(418c) Strain-Driven Exsolution in Perovskite Oxide for Improved Catalytic Activity at the Anode of Solid Oxide Fuel Cell

Authors: 
Han, J. W., Pohang University of Science and Technology (POSTECH)
Kim, K., Pohang University of Science and Technology (POSTECH)
Jung, W., KAIST
Koo, B., Korea Advanced Institute of Science and Technology (KAIST)

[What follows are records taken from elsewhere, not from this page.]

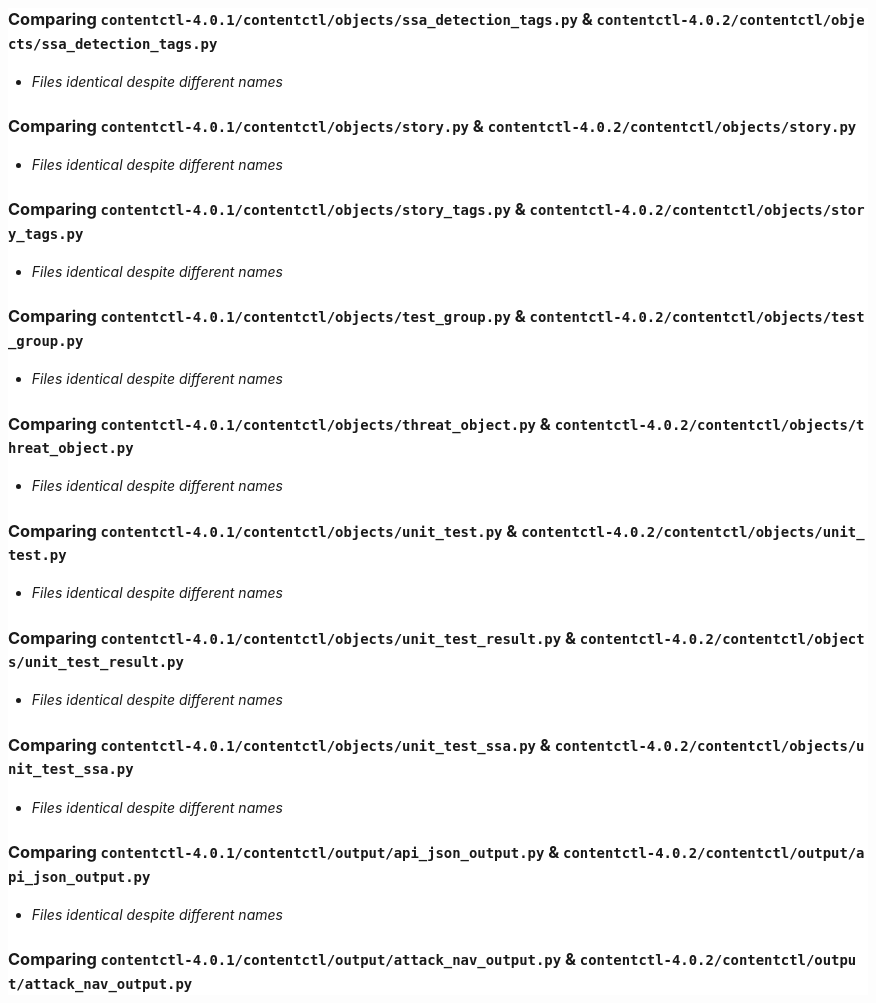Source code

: ### Comparing `contentctl-4.0.1/contentctl/objects/ssa_detection_tags.py` & `contentctl-4.0.2/contentctl/objects/ssa_detection_tags.py`

 * *Files identical despite different names*

### Comparing `contentctl-4.0.1/contentctl/objects/story.py` & `contentctl-4.0.2/contentctl/objects/story.py`

 * *Files identical despite different names*

### Comparing `contentctl-4.0.1/contentctl/objects/story_tags.py` & `contentctl-4.0.2/contentctl/objects/story_tags.py`

 * *Files identical despite different names*

### Comparing `contentctl-4.0.1/contentctl/objects/test_group.py` & `contentctl-4.0.2/contentctl/objects/test_group.py`

 * *Files identical despite different names*

### Comparing `contentctl-4.0.1/contentctl/objects/threat_object.py` & `contentctl-4.0.2/contentctl/objects/threat_object.py`

 * *Files identical despite different names*

### Comparing `contentctl-4.0.1/contentctl/objects/unit_test.py` & `contentctl-4.0.2/contentctl/objects/unit_test.py`

 * *Files identical despite different names*

### Comparing `contentctl-4.0.1/contentctl/objects/unit_test_result.py` & `contentctl-4.0.2/contentctl/objects/unit_test_result.py`

 * *Files identical despite different names*

### Comparing `contentctl-4.0.1/contentctl/objects/unit_test_ssa.py` & `contentctl-4.0.2/contentctl/objects/unit_test_ssa.py`

 * *Files identical despite different names*

### Comparing `contentctl-4.0.1/contentctl/output/api_json_output.py` & `contentctl-4.0.2/contentctl/output/api_json_output.py`

 * *Files identical despite different names*

### Comparing `contentctl-4.0.1/contentctl/output/attack_nav_output.py` & `contentctl-4.0.2/contentctl/output/attack_nav_output.py`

Redox ex-solution, in-situ synthesis process of metal nanoparticles upon high-temperature reduction has widely been studied as a way to fabricate metal nanocatalyst-decorated oxide electrodes for solid oxide electrochemical cells. However, the underlying mechanisms related to this phenomenon are not completely understood and the practical solutions that effectively accelerate B-site cation ex-solutions in perovskite oxide (ABO3) have not yet been proposed. Here, we control the degree of Co enrichment at the surface of SrTi0.75Co0.25O3-δ epitaxial thin films through lattice strain. Combined theoretical and experimental analyses show that the tensile strain that plays a role in stretching B-O bond length promotes the Co ex-solution in SrTi0.75Co0.25O3-δ. To practically make use of these findings, we introduce a Ba cation, which is a large-sized isovalent dopant instead of a Sr cation, to expand the B-O bond length in the perovskite lattice. We successfully demonstrate that this approach can facilitate the ex-solution of B-site cations, suggesting a new strategy for improving the surface reactivity of perovskite-type oxides.